2. (M2) Each carbon atom involved in the double bond must have two different atoms or groups attached to it.
Explanation: The double bond’s pi bond prevents free rotation, locking the structure. If both carbons have two identical groups (e.g., in ethene, H2C=CH2), rotating the ends doesn’t create a distinct isomer. For geometrical isomerism (E/Z isomerism) to exist, each carbon of the double bond must have two different substituents, allowing for two distinct spatial arrangements (e.g., the groups can be on the same side, cis/Z, or opposite sides, trans/E).
(d)
Explanation: CH3CH(OH)CN (2-hydroxypropanenitrile) has a chiral center (the carbon atom with the H, OH, CH3, and CN groups attached). This means it can exist as two non-superimposable mirror images. The 3D diagrams must show this, using wedges (coming out of the plane) and dashed lines (going into the plane) to represent the tetrahedral arrangement around the chiral carbon. The two isomers must be mirror images of each other.

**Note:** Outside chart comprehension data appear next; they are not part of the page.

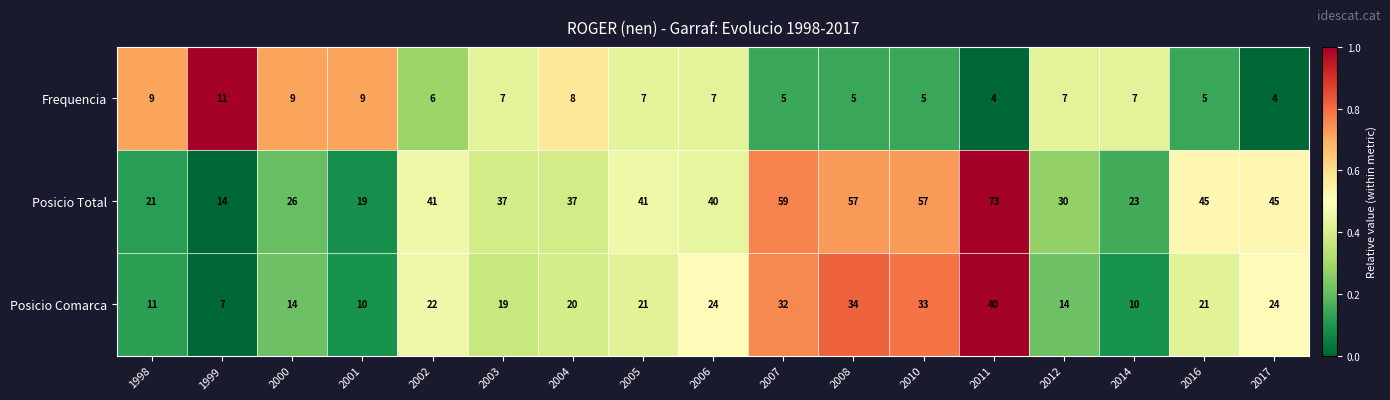

The value of Posicio Comarca at 2004 is 9. True or false?

False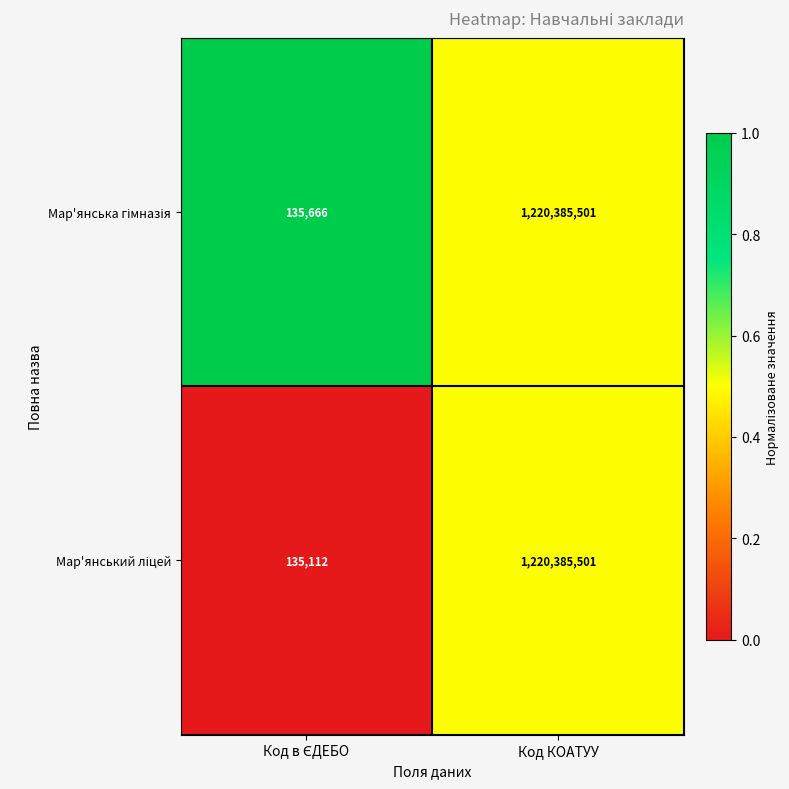

At which category is the sum across all series the highest?

Код КОАТУУ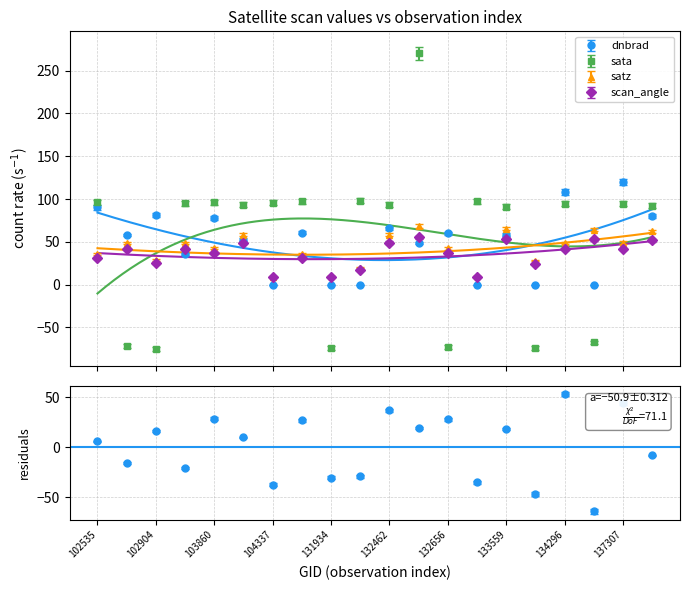

What is the sum of the satz values at 102535 and 132462?

94.1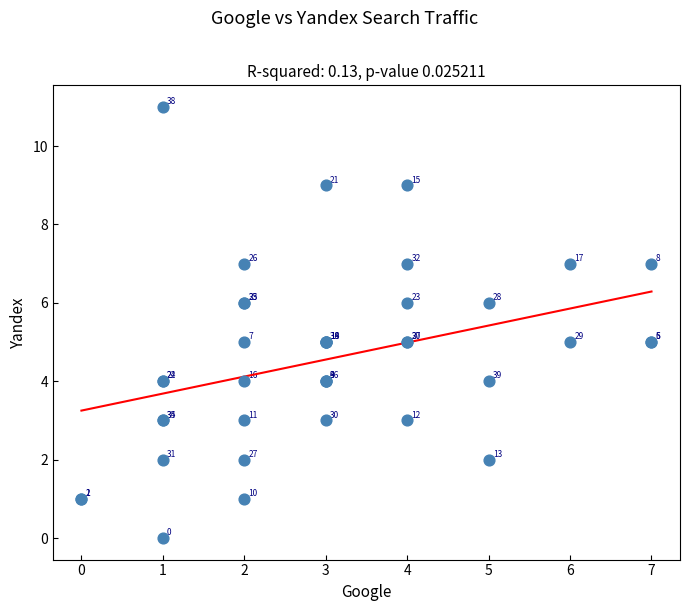

What Y value in the scatter plot is closest to 5?

5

(e) \(\text{CH}_3\text{CH}_2\text{CN} + 2\text{H}_2 \rightarrow \text{CH}_3\text{CH}_2\text{CH}_2\text{NH}_2\)
Explanation: This is a reduction reaction. The nitrile group (-C≡N) is reduced to a primary amine group (-CH2-NH2) using hydrogen gas and a metal catalyst like platinum (Pt), nickel (Ni), or palladium (Pd). Two moles of hydrogen are required for this conversion.
(f)(i) Substitution
Explanation: In step 1, the hydroxyl group (-OH) of propan-1-ol is replaced (substituted) by a chlorine atom from SOCl2 (thionyl chloride) to form chloro propane. This is a nucleophilic substitution reaction.
(f)(ii)
Reagent: Ammonia (NH3)
Conditions: Heat, and the reaction is often carried out in a sealed tube/under pressure or in ethanol as a solvent.
Explanation: Step 2 is another nucleophilic substitution reaction. The ammonia molecule (a nucleophile) attacks the chloroalkane, displacing the chloride ion and forming a primary amine (propylamine). Excess ammonia is often used to minimize further substitution (e.g., forming secondary and tertiary amines). Heating is required to overcome the activation energy for this substitution, and performing the reaction under pressure or in a sealed tube helps contain the reactants, especially since ammonia is a gas.